Authors' Affiliations: ¹ Abteilung Nuklearmedizin (University of Freiburg), Freiburg, Germany; ² Ahmanson Biological Imaging Division, ³ Division of Medical Oncology, ⁴ Department of Radiology, ⁵ Department of Pathology, ⁶ Division of Orthopedic Oncology, ⁷ Department of Biostatistics, ⁸ Division of Surgical Oncology, and ⁹ UCLA Sarcoma Program, Jonsson Comprehensive Cancer Center, University of California Los Angeles, Los Angeles, California

Requests for reprints: Fritz C. Eilber, Division of Surgical Oncology, University of California at Los Angeles, Room 54-140 CHS, 10833 LeConte Avenue, Los Angeles, CA 90095-1782. Phone: 310-825-7575; E-mail: fceilber{at}mednet.ucla.edu.

Purpose: Change in tumor size as classified by Response Evaluation Criteria in Solid Tumors poorly correlates with histopathologic response to neoadjuvant therapy in patients with soft-tissue sarcomas. The aim of this study was to prospectively evaluate whether positron emission tomography with ¹⁸F-fluorodeoxyglucose (FDG-PET) allows for a more accurate evaluation of histopathologic response.

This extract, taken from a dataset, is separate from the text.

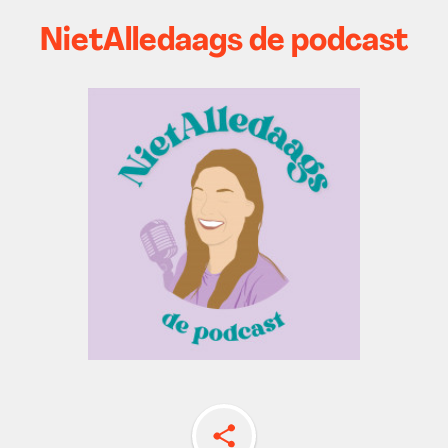
NietAlledaags de podcast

Experimental Design: From January 2005 to January 2007, 42 patients with resectable biopsy-proven high-grade soft-tissue sarcoma underwent a FDG-PET/computed tomography scan before and after neoadjuvant treatment. Relative changes in tumor FDG uptake and size from the baseline to the follow-up scan were calculated, and their accuracy for assessment of histopathologic response was compared by receiver operating characteristic curve analysis. Histopathologic response was defined as 95% tumor necrosis.

Results: In histopathologic responders (n = 8; 19%), reduction in tumor FDG uptake was significantly greater than in nonresponders (P < 0.001), whereas no significant differences were found for tumor size (P = 0.24). The area under the receiver operating characteristic curve for metabolic changes was 0.93, but only 0.60 for size changes (P = 0.004). Using a 60% decrease in tumor FDG uptake as a threshold resulted in a sensitivity of 100% and a specificity of 71% for assessment of histopathologic response, whereas Response Evaluation Criteria in Solid Tumors showed a sensitivity of 25% and a specificity of 100%.

Conclusion: Quantitative FDG-PET was significantly more accurate than size-based criteria at assessing histopathologic response to neoadjuvant therapy. FDG-PET should be considered as a modality to monitor treatment response in patients with high-grade soft-tissue sarcoma.